There are various types of laser procedures your Erie Retinal Surgery physician may use to treat  diseases of the retina and macula. The 3 most common types are laser retinopexy, focul, panretinal photocoagulation and macular focal laser photocoagulation.

1. Laser retinopexy (treatment of retinal tears and retinal detachments)

When a retinal tear or a small retinal detachment occurs, laser treatment may be applied to prevent further accumulation of fluid beneath the retina and minimize the risk of a vision-threatening retinal detachment. The laser is applied around the retinal defect. Over the course of a few weeks, the treated area develops a scar, which forms a tight seal between the retina and the underlying tissue. This procedure is sometimes performed around weak areas in the retina, such as lattice degeneration, in patients who may be at higher risk for retinal detachment.

2. Panretinal photocoagulation (for diabetic retinopathy and retinal vascular disease)

In cases of advanced diabetic retinopathy or other forms of retinal vascular disease (e.g., retinal vein occlusion), abnormal new blood vessels grow that can damage the retina.
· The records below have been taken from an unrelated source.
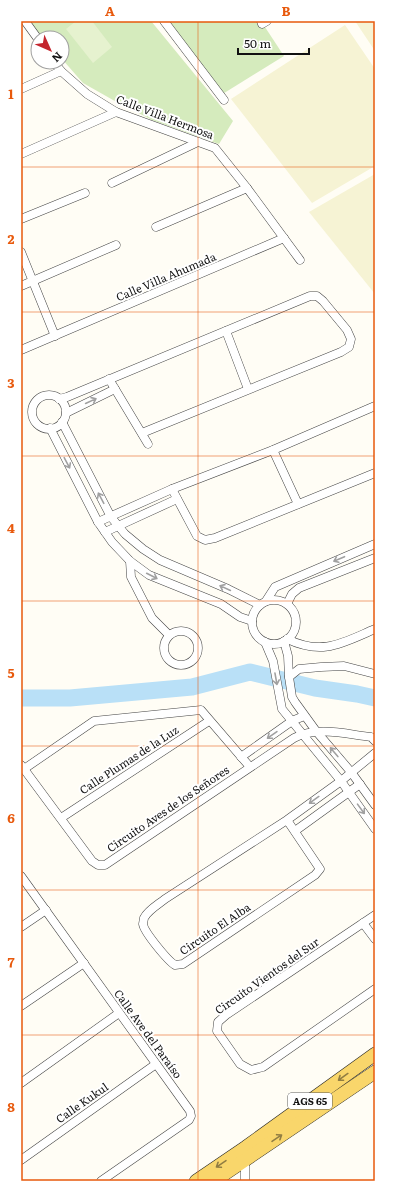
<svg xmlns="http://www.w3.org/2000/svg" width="396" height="1202" font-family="Literata,serif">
  <rect width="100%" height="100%" fill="#fffdf5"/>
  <g fill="#f6f3d4">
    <path d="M355,21H375V51Z"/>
    <path d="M345,25L375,69V166L312,203L231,99Z"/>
    <path d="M375,174V294L309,212Z"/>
  </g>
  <g fill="#d5ebbd">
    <path d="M28,21H151L233,121L219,144L152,120L113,100L83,83L62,59V38H43Z"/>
    <path d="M166,21H261L284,56L221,95Z"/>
  </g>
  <path fill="#e6f2cf" d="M76,21H92L112,47L93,63L66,29Z"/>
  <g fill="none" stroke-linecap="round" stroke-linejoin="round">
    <path stroke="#b9e0f7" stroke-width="17" d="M21,698H70L192,687L250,672L315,688L357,694L375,698"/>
    <g stroke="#444" stroke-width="9">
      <g id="street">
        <path d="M25,21L38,39"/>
        <path d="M164,21L224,100"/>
        <path d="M261,21L262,24L267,21"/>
        <path d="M54,62L61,71L87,94L116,112L215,148L247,188L300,260"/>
        <path d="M21,89L61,71"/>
        <path d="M21,154L116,112"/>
        <path d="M112,183L198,142"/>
        <path d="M21,219L85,193"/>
        <path d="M156,227L247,188"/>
        <path d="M21,252L55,336"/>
        <path d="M21,286L116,245"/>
        <path d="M226,331L248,389"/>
        <path d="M21,350L284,238"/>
        <path d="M109,379L148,444"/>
        <circle cx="49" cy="412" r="17"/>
        <path d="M59,399L67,397L310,296H317L323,301L347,330L351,339L349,347L341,352L142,433"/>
        <path d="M66,413L115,389"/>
        <path d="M62,422L111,517L125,534L143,549L160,560L228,589L260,605"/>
        <path d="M50,428L98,522L112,542L130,561L149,575L221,604L240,617L252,621"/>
        <path d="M273,450L298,504"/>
        <path d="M172,489L197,536L205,540L215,538L375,473"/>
        <path d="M98,522L172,489L273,450L375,406"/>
        <path d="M105,532L177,499"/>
        <path d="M130,561L131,577L152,618L169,635"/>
        <circle cx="274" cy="622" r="22"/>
        <path d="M266,601L275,587L375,544"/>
        <path d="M287,604L292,594L299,588L375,558"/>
        <circle cx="181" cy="648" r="17"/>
        <path d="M287,639C323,656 342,643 375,629"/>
        <path d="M284,641L288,656L289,677L292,697L295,702L316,731L351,772L375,805"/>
        <path d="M265,642L273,661L282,709L341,781L375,829"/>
        <path d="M289,677L299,669L321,667L344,666L375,674"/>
        <path d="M241,757L292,721L304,716"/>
        <path d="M21,765L92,861L98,865H105L294,738C317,726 345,734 371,737L375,741"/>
        <path d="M24,769L94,721L201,710L250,767"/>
        <path d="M61,818L209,721"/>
        <path d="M287,820L320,869L315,875L183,964L175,965C168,961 144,932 143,924C143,924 144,918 144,918C148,910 159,904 165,899L287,820L341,781L375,753"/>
        <path d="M295,831L360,784"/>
        <path d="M21,876L190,1111L191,1116L189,1120L101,1181"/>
        <path d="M375,915L226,1015L218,1022L217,1031L240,1064L251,1070L263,1067L375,989"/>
        <path d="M363,923L375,939"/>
        <path d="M21,927L46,910"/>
        <path d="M21,1006L84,963"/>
        <path d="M21,1083L119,1013"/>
        <path d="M245,1158V1181"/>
        <path d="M21,1160L156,1064"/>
      </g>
    </g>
    <g stroke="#222" stroke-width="14">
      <g id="primary">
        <path d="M196,1181L246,1147L375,1054"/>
        <path d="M214,1181L375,1072"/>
      </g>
    </g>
    <use href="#street" stroke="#fff" stroke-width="8"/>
    <use href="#primary" stroke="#f9d66b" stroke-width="13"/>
  </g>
  <defs><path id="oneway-shaft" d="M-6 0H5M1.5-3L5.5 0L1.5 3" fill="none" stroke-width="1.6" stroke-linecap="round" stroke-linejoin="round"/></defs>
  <g stroke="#a0a0a0">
    <use href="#oneway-shaft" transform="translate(91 401) rotate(-25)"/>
    <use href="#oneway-shaft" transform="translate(67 463) rotate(62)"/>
    <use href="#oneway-shaft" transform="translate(101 498) rotate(-118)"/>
    <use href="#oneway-shaft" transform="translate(339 559) rotate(157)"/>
    <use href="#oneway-shaft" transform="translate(152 576) rotate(27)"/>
    <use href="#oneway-shaft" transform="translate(225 588) rotate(-155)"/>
    <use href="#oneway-shaft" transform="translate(276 679) rotate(80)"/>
    <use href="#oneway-shaft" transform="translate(272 735) rotate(145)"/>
    <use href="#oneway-shaft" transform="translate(334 752) rotate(-130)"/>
    <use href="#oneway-shaft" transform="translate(314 800) rotate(144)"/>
    <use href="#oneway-shaft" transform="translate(361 809) rotate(54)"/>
  </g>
  <g stroke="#917d42">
    <use href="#oneway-shaft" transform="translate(343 1077) rotate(144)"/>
    <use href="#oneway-shaft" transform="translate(277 1138) rotate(-34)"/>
    <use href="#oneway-shaft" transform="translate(221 1164) rotate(146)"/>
  </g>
  <path fill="none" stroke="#e8590c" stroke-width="1" stroke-opacity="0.55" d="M198,21V1181M21,167H375M21,312H375M21,456H375M21,601H375M21,746H375M21,890H375M21,1035H375"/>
  <g text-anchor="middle" stroke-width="4" stroke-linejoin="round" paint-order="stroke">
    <rect fill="#fff" stroke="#585858" stroke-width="1" x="288" y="1093" width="44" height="16" rx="3"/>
    <g font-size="10" font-weight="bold" fill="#111">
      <text x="310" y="1105">AGS 65</text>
    </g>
    <g font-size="11" fill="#111" stroke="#fff">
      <text transform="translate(165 117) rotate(21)" y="4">Calle Villa Hermosa</text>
      <text transform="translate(166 277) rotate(-23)" y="4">Calle Villa Ahumada</text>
      <text transform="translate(129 760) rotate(-33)" y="4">Calle Plumas de la Luz</text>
      <text transform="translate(168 809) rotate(-34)" y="4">Circuito Aves de los Señores</text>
      <text transform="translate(215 929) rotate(-34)" y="4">Circuito El Alba</text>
      <text transform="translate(267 976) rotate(-35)" y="4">Circuito Vientos del Sur</text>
      <text transform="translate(148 1034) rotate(54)" y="4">Calle Ave del Paraíso</text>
      <text transform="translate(82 1103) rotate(-35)" y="4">Calle Kukul</text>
    </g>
  </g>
  <rect width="396" height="1202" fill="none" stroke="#ffffff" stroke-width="44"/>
  <g transform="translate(50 50) rotate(135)"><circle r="19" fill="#ffffff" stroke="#a0a0a0"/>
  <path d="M0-3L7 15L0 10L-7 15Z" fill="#c4262e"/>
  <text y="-6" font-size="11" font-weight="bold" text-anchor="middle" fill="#111111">N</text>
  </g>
  <path d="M238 48v6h71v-6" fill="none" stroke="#111111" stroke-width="2"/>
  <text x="244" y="48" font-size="12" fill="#111111" stroke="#ffffff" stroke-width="3" paint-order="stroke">50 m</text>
  <rect x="22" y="22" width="352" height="1158" fill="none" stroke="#e8590c" stroke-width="1.5"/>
  <g font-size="13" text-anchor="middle" font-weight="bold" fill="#e8590c">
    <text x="110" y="16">A</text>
    <text x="286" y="16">B</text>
    <text x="11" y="99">1</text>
    <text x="11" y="244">2</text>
    <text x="11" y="388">3</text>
    <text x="11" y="533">4</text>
    <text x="11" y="678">5</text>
    <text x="11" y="823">6</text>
    <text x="11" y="967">7</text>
    <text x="11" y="1112">8</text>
  </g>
</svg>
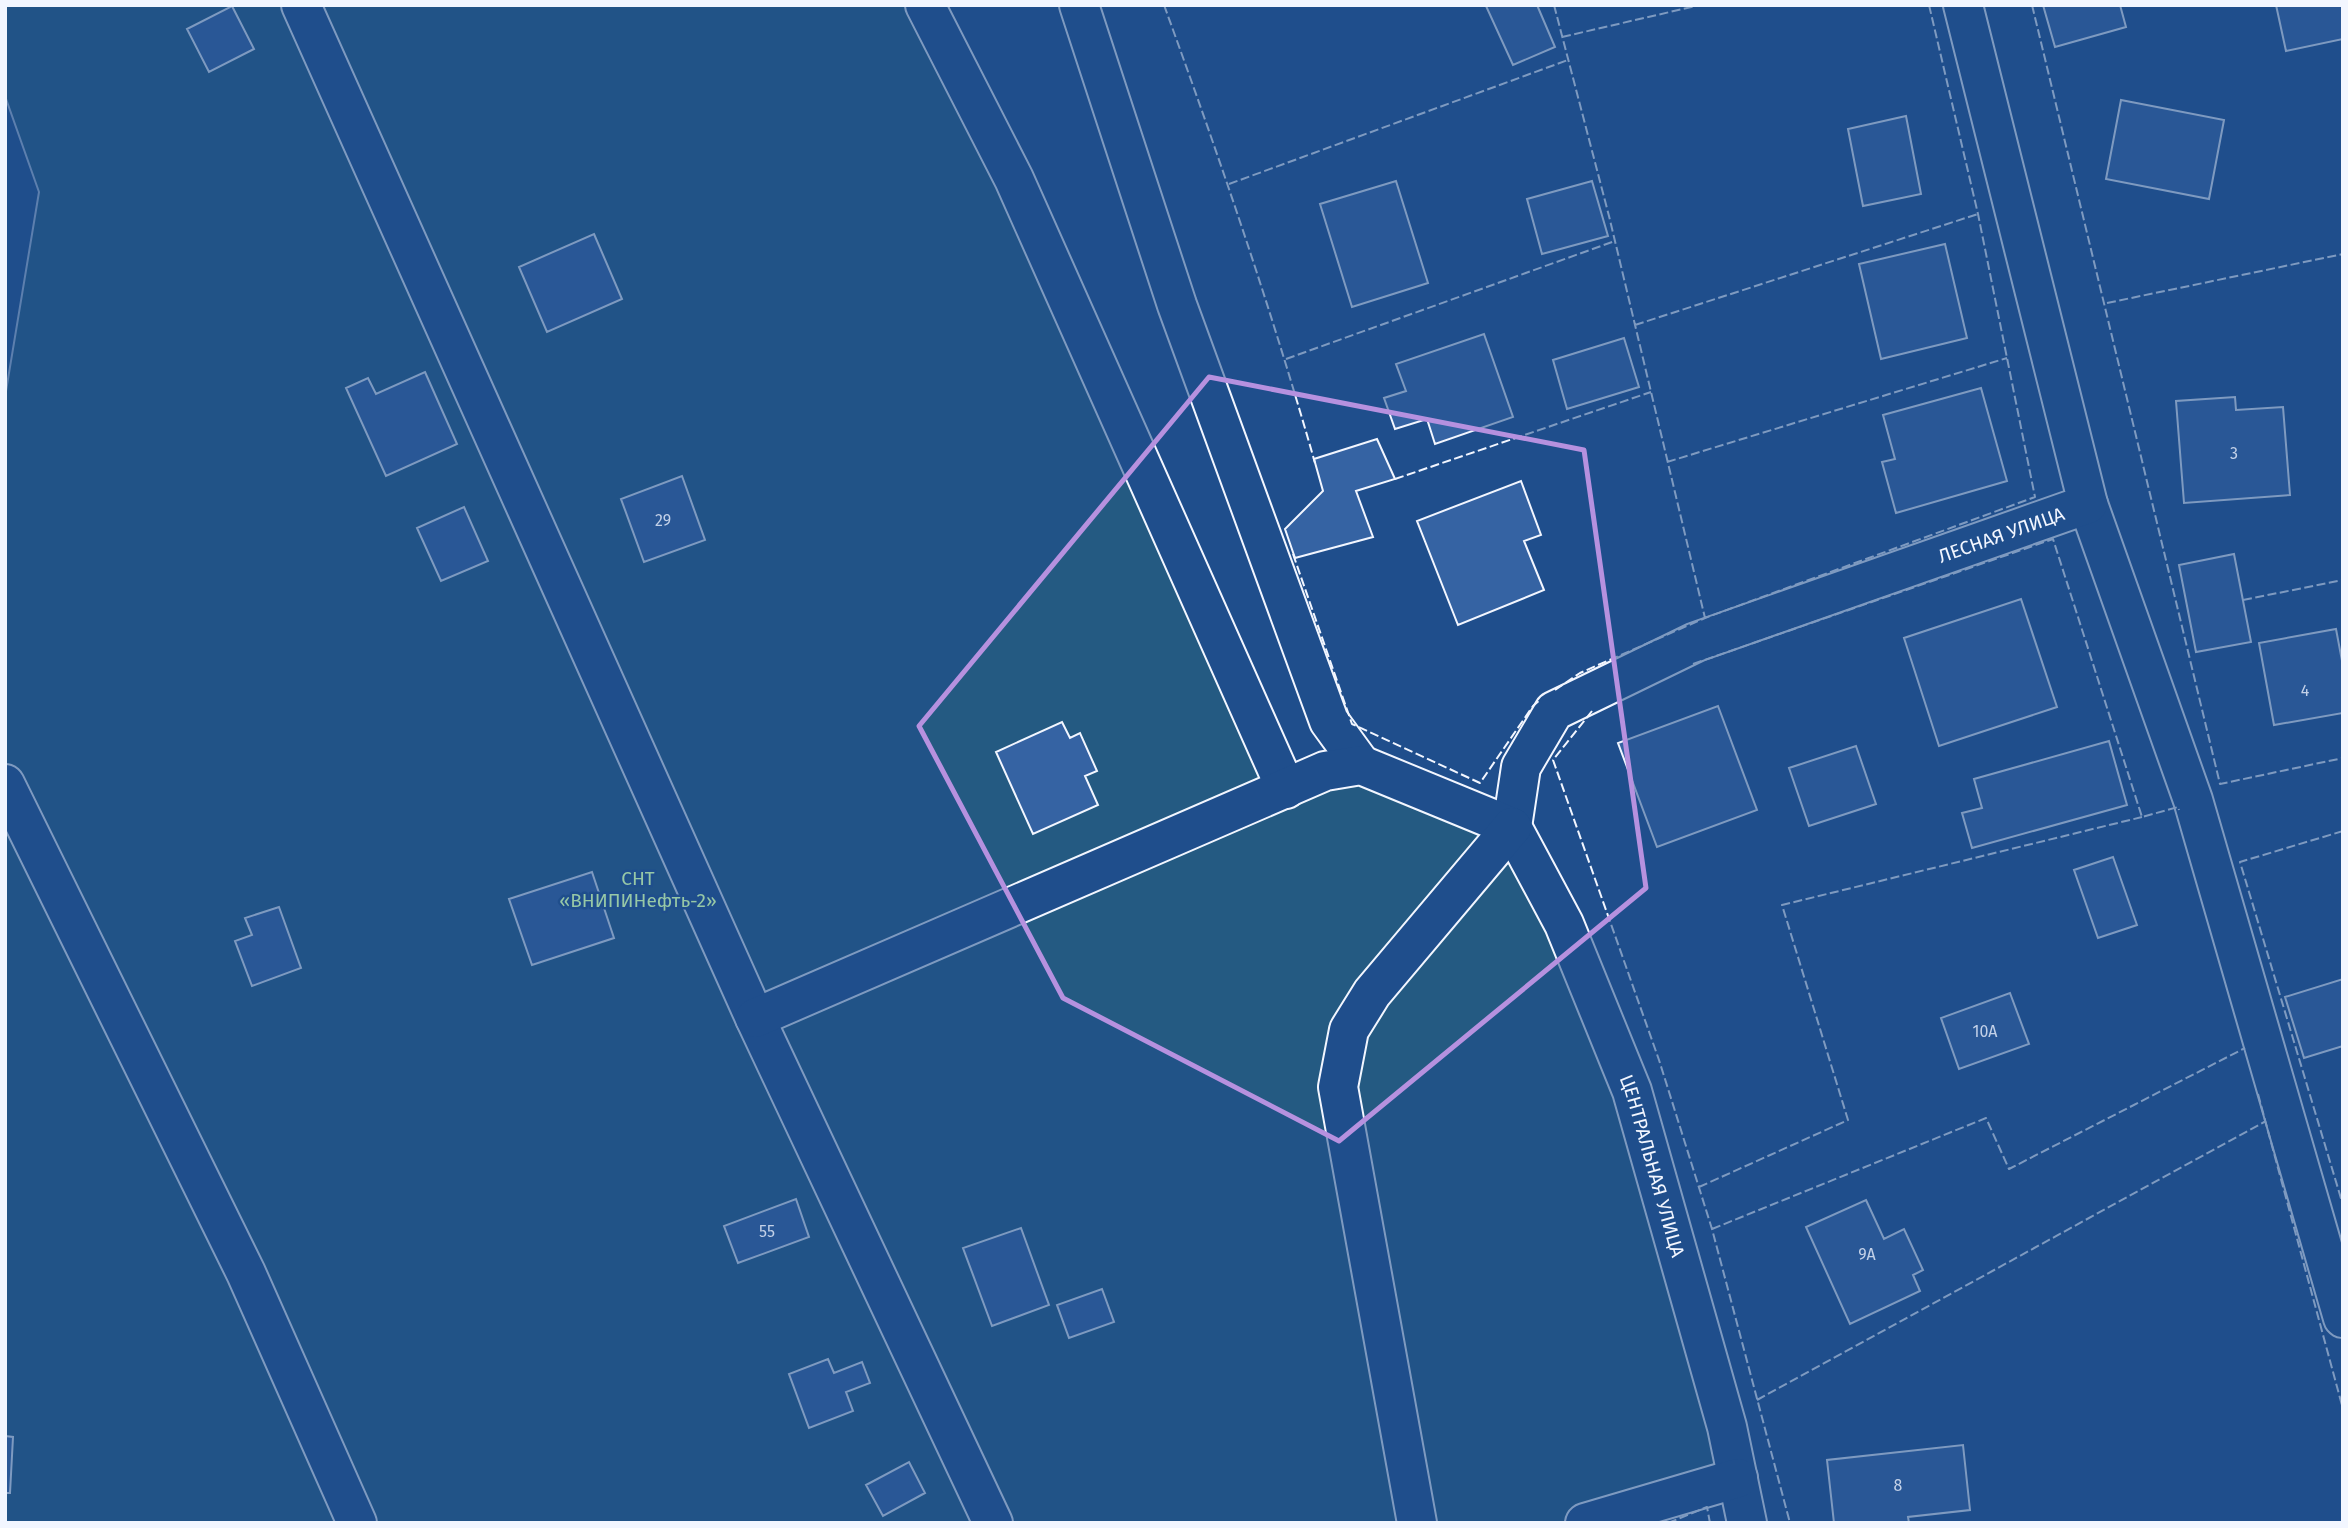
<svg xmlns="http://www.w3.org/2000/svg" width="2348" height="1528" viewBox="0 0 2348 1528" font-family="'Fira Sans',sans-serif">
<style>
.green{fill:#245a82;stroke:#a8bbd7;stroke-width:2}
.building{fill:#3563a3;stroke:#f2f6ff;stroke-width:2}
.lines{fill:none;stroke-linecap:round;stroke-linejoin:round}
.minor-casing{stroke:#f2f6ff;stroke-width:42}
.minor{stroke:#1f4e8c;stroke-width:38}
.fence{stroke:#f2f6ff;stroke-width:2;stroke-dasharray:9 3.5;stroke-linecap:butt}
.marked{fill:none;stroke:#b691df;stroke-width:5;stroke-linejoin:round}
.labels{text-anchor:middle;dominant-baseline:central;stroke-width:5;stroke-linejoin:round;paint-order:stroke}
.number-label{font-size:16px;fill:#c3d1e8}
.street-label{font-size:19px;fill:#f2f6ff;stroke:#1f4e8c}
.park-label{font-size:19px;fill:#97c8a6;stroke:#1f4e8c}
</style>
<rect width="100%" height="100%" fill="#1f4e8c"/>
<path class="green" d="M 5,5 L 925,5 L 1286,788 L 1325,771 L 1512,827 L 1564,924 L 1738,1478 L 1585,1523 L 5,1523 L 5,397 L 39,192 L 5,96 Z"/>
<path class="building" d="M 1537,5 L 1555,47 L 1513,65 L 1486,6 Z
M 2043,5 L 2120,5 L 2126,27 L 2055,47 Z
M 2276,5 L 2343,5 L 2343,39 L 2286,51 Z
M 232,6 L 254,49 L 209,72 L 187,29 Z
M 2121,100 L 2224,120 L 2209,199 L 2106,179 Z
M 1906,116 L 1921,194 L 1863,206 L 1848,129 Z
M 1396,181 L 1428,283 L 1352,307 L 1320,204 Z
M 1592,181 L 1608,236 L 1542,254 L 1527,199 Z
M 594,234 L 622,299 L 547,332 L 519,267 Z
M 1945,244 L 1967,338 L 1881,359 L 1859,264 Z
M 1484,334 L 1513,417 L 1435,444 L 1427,419 L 1395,429 L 1384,398 L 1406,391 L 1396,364 Z
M 1624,338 L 1639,387 L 1567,409 L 1553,360 Z
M 425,372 L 457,444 L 386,476 L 346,388 L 368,378 L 376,394 Z
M 1981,388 L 2007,481 L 1896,513 L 1882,462 L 1895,459 L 1883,415 Z
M 2235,397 L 2236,410 L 2283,407 L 2290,495 L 2184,503 L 2176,401 Z
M 1377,439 L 1395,479 L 1356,491 L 1373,537 L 1295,558 L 1285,529 L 1323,491 L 1314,459 Z
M 682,476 L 705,540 L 644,562 L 621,499 Z
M 1521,481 L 1541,535 L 1524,541 L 1544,590 L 1458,625 L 1417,521 Z
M 464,507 L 488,561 L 441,581 L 417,528 Z
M 2234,554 L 2251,642 L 2196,652 L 2179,565 Z
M 2021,599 L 2057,707 L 1939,746 L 1904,638 Z
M 2336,629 L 2343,666 L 2343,713 L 2274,725 L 2259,643 Z
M 1718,706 L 1757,810 L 1657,847 L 1618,743 Z
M 1062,722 L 1070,738 L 1080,733 L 1097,771 L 1085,776 L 1098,805 L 1033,834 L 996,752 Z
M 2109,741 L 2127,805 L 1972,848 L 1962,813 L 1982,808 L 1974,779 Z
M 1856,746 L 1876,804 L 1809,826 L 1789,768 Z
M 2113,857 L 2137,925 L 2098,938 L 2074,870 Z
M 592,872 L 614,938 L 532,965 L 509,899 Z
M 279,907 L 301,968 L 252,986 L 235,941 L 252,935 L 245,918 Z
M 2343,979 L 2343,1046 L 2304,1058 L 2285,997 Z
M 2010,993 L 2029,1044 L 1959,1069 L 1941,1018 Z
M 796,1199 L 809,1237 L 738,1263 L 724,1226 Z
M 1866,1200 L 1884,1239 L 1904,1229 L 1923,1270 L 1913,1275 L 1920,1291 L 1850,1324 L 1806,1227 Z
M 1021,1228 L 1049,1305 L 992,1326 L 963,1248 Z
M 1102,1289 L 1114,1322 L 1069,1338 L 1057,1305 Z
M 828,1359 L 834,1373 L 862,1362 L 870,1383 L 846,1392 L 853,1411 L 809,1428 L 789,1374 Z
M 5,1436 L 13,1437 L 10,1493 L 5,1493 Z
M 1963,1445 L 1970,1510 L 1908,1517 L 1909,1523 L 1834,1523 L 1827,1460 Z
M 909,1462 L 925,1493 L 883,1516 L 866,1485 Z"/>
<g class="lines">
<g class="minor-casing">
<g id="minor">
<path d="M 301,5 L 755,1018 L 993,1523"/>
<path d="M 925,5 L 1014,179 L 1286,789"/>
<path d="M 1079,5 L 1177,305 L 1329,721 L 1361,765"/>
<path d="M 2088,504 L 2193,800 L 2343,1318"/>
<path d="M 5,784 L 246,1273 L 357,1523"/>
<path id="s1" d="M 1512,827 L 1521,767 L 1554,711 L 1696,642 L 2088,504 L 1963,5"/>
<path id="s2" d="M 1512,827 L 1564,924 L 1632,1091 L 1727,1427 L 1747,1523"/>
<path d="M 755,1018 L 1325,771 L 1361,765 L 1512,827"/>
<path d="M 1417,1523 L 1338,1087 L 1349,1030 L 1372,993 L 1512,827"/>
<path d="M 1585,1523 L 1738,1478"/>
</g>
</g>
<use href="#minor" class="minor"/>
<path class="fence" d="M 1164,5 C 1219,156 1271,308 1315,463
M 1554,5 L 1609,216 L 1705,618
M 2032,5 L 2220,784 L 2343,758
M 1562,37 L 1700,5
M 1229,184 L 1568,60
M 2107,303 L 2343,254
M 1635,325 L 1978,214
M 1286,359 L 1615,241
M 1667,462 L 2007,358
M 1395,479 L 1651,392
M 1293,554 L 1352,724 L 1480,783 L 1533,706 L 1540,700
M 2243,600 L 2343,580
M 1693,664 L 2053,539 L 2142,817 L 2178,807 L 2179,810
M 1555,690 L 1580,673 L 1705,618 L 2035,497 L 1978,214 L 1929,5
M 1592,711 L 1553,760 L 1659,1060 L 1712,1229 L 1790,1523
M 2343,831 L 2240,862 L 2343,1205
M 2258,1094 L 2343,1409
M 1699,1187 L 1848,1120 L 1782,905 L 2142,817
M 1712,1229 L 1986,1118 L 2009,1169 L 2245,1048
M 1757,1400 L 2266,1121
M 1668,1523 L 1707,1507 L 1710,1523"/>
</g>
<path d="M0 0H2348V1528H0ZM 1209,377 L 1584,450 L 1646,888 L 1339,1141 L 1063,998 L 919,726 Z" fill="#1f4e8c" fill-opacity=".55" fill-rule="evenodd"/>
<path class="marked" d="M 1209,377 L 1584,450 L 1646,888 L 1339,1141 L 1063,998 L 919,726 Z"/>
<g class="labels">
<g class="number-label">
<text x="2234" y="453">3</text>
<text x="663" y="520">29</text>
<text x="2305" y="690">4</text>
<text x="1985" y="1031">10А</text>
<text x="767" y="1231">55</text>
<text x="1867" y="1254">9А</text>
<text x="1898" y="1485">8</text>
</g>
<g class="street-label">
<text stroke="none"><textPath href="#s1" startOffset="607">ЛЕСНАЯ УЛИЦА</textPath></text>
<text stroke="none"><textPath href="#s2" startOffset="368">ЦЕНТРАЛЬНАЯ УЛИЦА</textPath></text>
</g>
<g class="park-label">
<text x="638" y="878">СНТ<tspan x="638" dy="22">«ВНИПИНефть-2»</tspan></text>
</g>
</g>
<rect width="2348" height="1528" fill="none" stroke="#f2f6ff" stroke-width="14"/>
</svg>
These new pathologic blood vessels – if left untreated – can permanently damage the retina and cause irreversible vision loss by causing bleeds (vitreous hemorrhage), retinal detachment and swelling of the retina. Panretinal photocoagulation, also known as PRP, involves the application of laser to areas of the peripheral retina with poor blood flow (ischemic). The resulting laser scars prevent new blood vessel formation in the hopes of preserving central vision.

3. Focal Laser

Macular edema is treated with laser surgery. This procedure is called focal laser treatment. Your ophthalmologist places up to several hundred small laser burns in the areas of retinal leakage surrounding the macula. These burns slow the leakage of fluid and reduce the amount of fluid in the retina. The surgery is usually completed in one session. Further treatment may be needed.